Fin de semana raro. Tenía previsto pasarlo en Aigües tomando el sol, dándome tal vez algún baño en el Mediterráneo. Sin hacer gran cosa. Descansando.
Se me torció.
Literalmente.
Sufrí lo que podría llamarse un accidente doméstico. Estaba solo y me empeñé -jodé, qué cabezota- en cargar un objeto pesado por mi propia cuenta. La espalda me falló. Me sobrevino un desgarrón.
Debió ser importante, porque incluso lo oí. Un crash repelente.
Traté de hacer como si nada, por puro aburrimiento. Mis dolencias me tienen harto. Así que me bajé a El Campello, a charlar con un amigo de Rebelión. Descubrí que nos conocíamos de hace mucho. Fue un grato reencuentro.
Estábamos de cháchara en una terraza a la orilla del mar cuando nos topamos con un periodista amigo, Pepe, de Sant Vicent del Raspeig. La conversación fue muy estimulante. Pepe tiene un proyecto periodístico alicantino, al que le gustaría que me sumara. No desdeñé la idea. Cualquiera sabe.

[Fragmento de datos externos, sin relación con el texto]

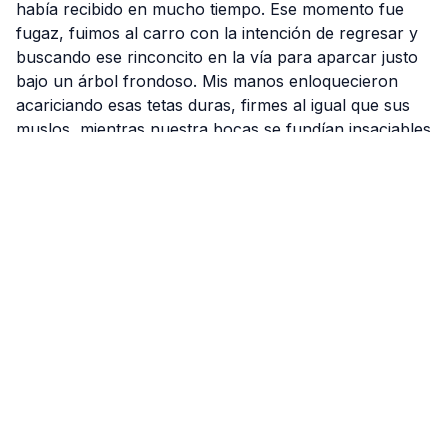
había recibido en mucho tiempo. Ese momento fue
fugaz, fuimos al carro con la intención de regresar y
buscando ese rinconcito en la vía para aparcar justo
bajo un árbol frondoso. Mis manos enloquecieron
acariciando esas tetas duras, firmes al igual que sus
muslos, mientras nuestra bocas se fundían insaciables
entre besos. No hubo necesidad de palabras,
nuestros cuerpos respondían solos al deseo, quité
con dificultad unos botones de su blusa y ese hp
broche que no suelta fácilmente para ver esa
hermosura de tetas, firmes, bien formadas, con una
aureola rosadita y un pezón casi perdido donde pude
saciar mi sed de lujuria. Tuve que pedirle ayuda para
soltar el cierre de su jeans y mi mano pudiera entrar
sobre sus diminutas tangas, sentí sus sexo, gordito,
depilado y sus labios queriéndose salir por los lados
de los panties. Pase mis dedos y estaba húmeda, sus
fluidos vaginales eran evidentes, intenté meter mi
dedos dentro de su cuca, cerró sus piernas y me dijo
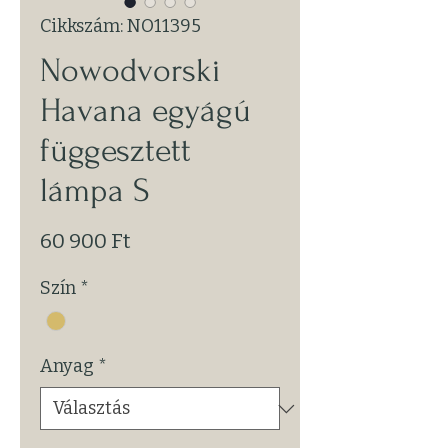
Cikkszám: NO11395
Nowodvorski
Havana egyágú
függesztett
lámpa S
Ár
60 900 Ft
Szín
*
Anyag
*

Regresé a la montaña ya tarde. Casi ni me acordaba de la espalda.
Me acosté pronto.
Ayer domingo me desperté inmóvil. Fijo. Inválido total.
Nada. No había forma. Cada intento de movimiento era un fracaso. Un doloroso fracaso.

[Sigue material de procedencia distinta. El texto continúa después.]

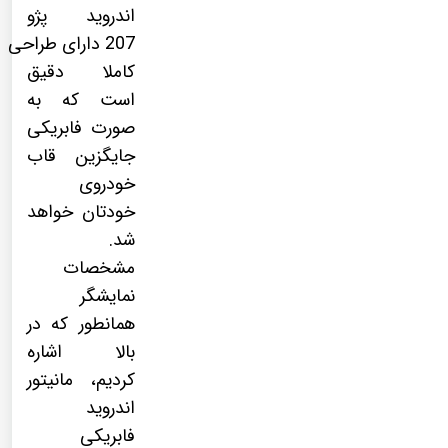
اندروید پژو
207 دارای طراحی
کاملا دقیق
است که به
صورت فابریکی
جایگزین قاب
خودروی
خودتان خواهد
شد.
مشخصات
نمایشگر
همانطور که در
بالا اشاره
کردیم، مانیتور
اندروید
فابریکی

Podría detallar la situación, pero me da corte. Una cosa es que esto sea un Diario y otra que funcione como un permanente parte médico.
Resumiendo: acabé incorporándome, pero moverme de aquí para allá era un empeño inútil. Mientras estaba quieto todo funcionaba relativamente bien. Sentado ante el ordenador, o ante la tele, no notaba ninguna molestia. Pero, así que emprendía cualquier tarea, el dolor me asaltaba, inclemente.
De modo que me armé de paciencia y, tras escribir el apunte del Diario, me senté ante la televisión. Y, ya metido en gastos, me tragué de una tacada todos los partidos del Mundial. Vía Vía Digital, valga la redundancia. Argentina-Nigeria, Paraguay-Sudáfrica, Inglaterra-Suecia, España-Eslovenia. Uno tras otro, con cabezadas intermedias, provocadas por el madrugón y los analgésicos.
De todo ello -que fue mucho-, lo que más me llamó la atención fue la actuación de Javier de Pedro, el jugador de la Real Sociedad al que Camacho ha metido en la selección de la Federación Española de Fútbol.
De Pedro nunca me había caído bien. Me parecía un llorón. Como Figo, pero en peor. Un tipo que siempre se está quejando, como aquejado de un permanente ataque de disgusto con la vida, más serio que un palo.
A lo largo de la temporada, en tanto que aficionado realista, lo he visto tropecientas veces. Me he cabreado una y otra vez con ese aire suyo de víctima resignada ante la obligación de jugar con compañeros tan flojos, tan incompetentes. Con esa pose de hastío permanente por convivir con semejante chusma. «¿Qué se creerá que es él?», me preguntaba.
Ayer, de repente, comprendí que estaba equivocado. De Pedro es, efectivamente, un hombre desaprovechado, que está malgastando su carrera profesional en un equipo mediocre. Puesto junto a otros jugadores excepcionales, es buenísimo. Tiene chispa, genio, visión de la jugada. Sabe. Vale. Pero, para que alguien pueda aprovechar un pase tan impresionante como el que él le hizo a Valerón, hace falta que ese alguien tenga la categoría de Valerón.
¿Por qué lleva tantos años ese pobre hombre en la Real Sociedad, en vez de hacerse multimillonario en un equipo grande? Es incomprensible. ¿Sólo Camacho se ha dado cuenta de sus potencialidades?
Llegué a la conclusión de que un equipo de fútbol viene a ser como un equipo de música. De poco vale que el amplificador sea buenísimo si los altavoces son una caca. Al final, suena de pena.
Javier Ortiz. Diario de un resentido social (3 de junio de 2002). Subido a "Desde Jamaica" el 28 de abril de 2017.